Pena que a calma da madrugada não signifique menos mortes

EDUARDO BIAVATI
ESPECIAL PARA A FOLHA

O delírio de todo publicitário é vender um carro que circula livre nas ruas da cidade, em noite úmida com pistas molhadas, semáforos verdes, nenhum outro veículo, nenhum ônibus tomando espaço, nenhuma motocicleta buzinando, nenhum pedestre pedindo travessia, nada para atrapalhar o caminho e nenhum agente de fiscalização.

É uma cidade que existe somente para o motorista e os seus desejos. Essa cidade não existe, é claro, mas quase encontramos o sonho quando avança a noite, após as 22 horas, e mergulhamos na madrugada, até as 5h.

Nessas sete horas, os congestionamentos desaparecem das ruas de São Paulo, quase não vemos motocicletas e pedestres, a frequência dos ônibus diminui, e o resultado é que os acidentes de todo tipo caem bastante.

É uma pena que tanta tranquilidade não se traduza em menos mortes no trânsito.

Muita velocidade, bebida, sono e praticamente nenhuma fiscalização (exceto pelos radares que operam ininterruptamente) explicariam as tragédias de todas as noites.

Um motociclista que perde a direção em uma curva e morre no encontro com um poste às 3h deve ter bebido muito e abusado ao máximo da velocidade, certo?

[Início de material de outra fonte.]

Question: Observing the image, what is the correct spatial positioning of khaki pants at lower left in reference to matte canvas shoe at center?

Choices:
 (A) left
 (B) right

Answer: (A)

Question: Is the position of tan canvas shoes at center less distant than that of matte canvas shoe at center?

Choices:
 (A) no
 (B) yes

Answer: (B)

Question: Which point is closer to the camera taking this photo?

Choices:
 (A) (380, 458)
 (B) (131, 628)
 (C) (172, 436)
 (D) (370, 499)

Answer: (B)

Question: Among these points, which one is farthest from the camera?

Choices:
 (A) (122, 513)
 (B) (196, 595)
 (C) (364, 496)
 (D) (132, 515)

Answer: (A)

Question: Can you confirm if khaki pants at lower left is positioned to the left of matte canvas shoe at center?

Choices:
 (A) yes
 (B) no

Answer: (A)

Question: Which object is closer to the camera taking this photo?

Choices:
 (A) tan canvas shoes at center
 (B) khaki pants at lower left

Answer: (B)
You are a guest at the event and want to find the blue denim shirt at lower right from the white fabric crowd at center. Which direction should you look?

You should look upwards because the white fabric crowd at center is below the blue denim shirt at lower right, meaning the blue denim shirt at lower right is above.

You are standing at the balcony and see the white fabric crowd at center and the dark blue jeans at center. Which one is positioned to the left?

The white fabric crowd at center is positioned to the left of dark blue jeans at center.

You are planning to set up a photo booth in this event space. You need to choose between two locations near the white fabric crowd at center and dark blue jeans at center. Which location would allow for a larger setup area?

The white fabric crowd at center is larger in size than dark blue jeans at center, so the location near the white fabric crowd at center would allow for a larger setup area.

Causa da morte: imprudência, dizem os relatórios.

TRABALHADORES

Acontece que não há dados objetivos que sustentem que a pessoa tenha morrido porque estava alcoolizada ou em velocidade excessiva. Ela pode ter morrido apenas porque ia ou voltava do trabalho.

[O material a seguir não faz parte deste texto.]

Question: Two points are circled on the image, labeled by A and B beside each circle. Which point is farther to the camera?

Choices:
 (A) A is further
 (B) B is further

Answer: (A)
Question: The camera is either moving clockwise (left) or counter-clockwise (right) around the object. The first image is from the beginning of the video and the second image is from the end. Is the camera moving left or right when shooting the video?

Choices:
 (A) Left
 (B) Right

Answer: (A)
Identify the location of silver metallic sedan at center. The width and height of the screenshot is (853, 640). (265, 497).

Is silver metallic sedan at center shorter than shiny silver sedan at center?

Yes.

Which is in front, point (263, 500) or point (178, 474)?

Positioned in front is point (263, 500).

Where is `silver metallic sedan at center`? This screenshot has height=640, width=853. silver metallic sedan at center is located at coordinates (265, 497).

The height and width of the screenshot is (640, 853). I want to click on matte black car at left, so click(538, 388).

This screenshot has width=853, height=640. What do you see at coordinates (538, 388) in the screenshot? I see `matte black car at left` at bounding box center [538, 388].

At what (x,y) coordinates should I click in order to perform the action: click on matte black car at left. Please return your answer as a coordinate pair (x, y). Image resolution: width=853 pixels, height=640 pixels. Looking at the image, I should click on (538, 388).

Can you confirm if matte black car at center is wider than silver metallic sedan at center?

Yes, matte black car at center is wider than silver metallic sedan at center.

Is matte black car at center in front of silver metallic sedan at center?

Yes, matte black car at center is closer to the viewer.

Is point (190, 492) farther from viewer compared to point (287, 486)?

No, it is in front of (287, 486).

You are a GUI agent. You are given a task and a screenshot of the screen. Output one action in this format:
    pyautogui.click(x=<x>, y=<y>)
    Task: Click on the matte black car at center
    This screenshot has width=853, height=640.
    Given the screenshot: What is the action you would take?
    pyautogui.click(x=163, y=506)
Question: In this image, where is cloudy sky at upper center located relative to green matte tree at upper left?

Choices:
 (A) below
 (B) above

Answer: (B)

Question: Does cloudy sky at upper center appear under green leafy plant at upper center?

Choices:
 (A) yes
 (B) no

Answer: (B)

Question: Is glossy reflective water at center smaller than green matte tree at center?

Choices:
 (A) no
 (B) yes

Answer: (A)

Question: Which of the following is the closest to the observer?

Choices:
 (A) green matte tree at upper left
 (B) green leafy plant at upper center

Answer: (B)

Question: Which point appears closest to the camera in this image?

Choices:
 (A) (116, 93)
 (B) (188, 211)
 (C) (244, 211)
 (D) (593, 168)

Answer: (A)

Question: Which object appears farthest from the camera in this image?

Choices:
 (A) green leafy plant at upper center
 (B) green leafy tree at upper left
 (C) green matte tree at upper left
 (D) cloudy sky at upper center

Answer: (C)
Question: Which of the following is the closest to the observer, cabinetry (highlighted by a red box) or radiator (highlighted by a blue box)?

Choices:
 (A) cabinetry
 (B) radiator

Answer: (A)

Quem são os motociclistas mortos nas noites de São Paulo? Frentistas, porteiros, seguranças, ajudantes, mecânicos, eletricistas, pedreiros e garçons - 80% das mortes de garçons motociclistas em 2008 foram na madrugada, segundo dados do IML.

As mortes do trânsito nas noites não ocorrem necessariamente porque as pessoas ocupam enlouquecidas as ruas livres da cidade ou porque falta fiscalização e repressão.

Nada contribui, entretanto, para a segurança no trânsito na madrugada -muito menos o sono e o descanso do poder público. Segurança é uma responsabilidade compartilhada -não custa lembrar nesses tempos de eleição.

EDUARDO BIAVATI é sociólogo e especialista em educação no trânsito.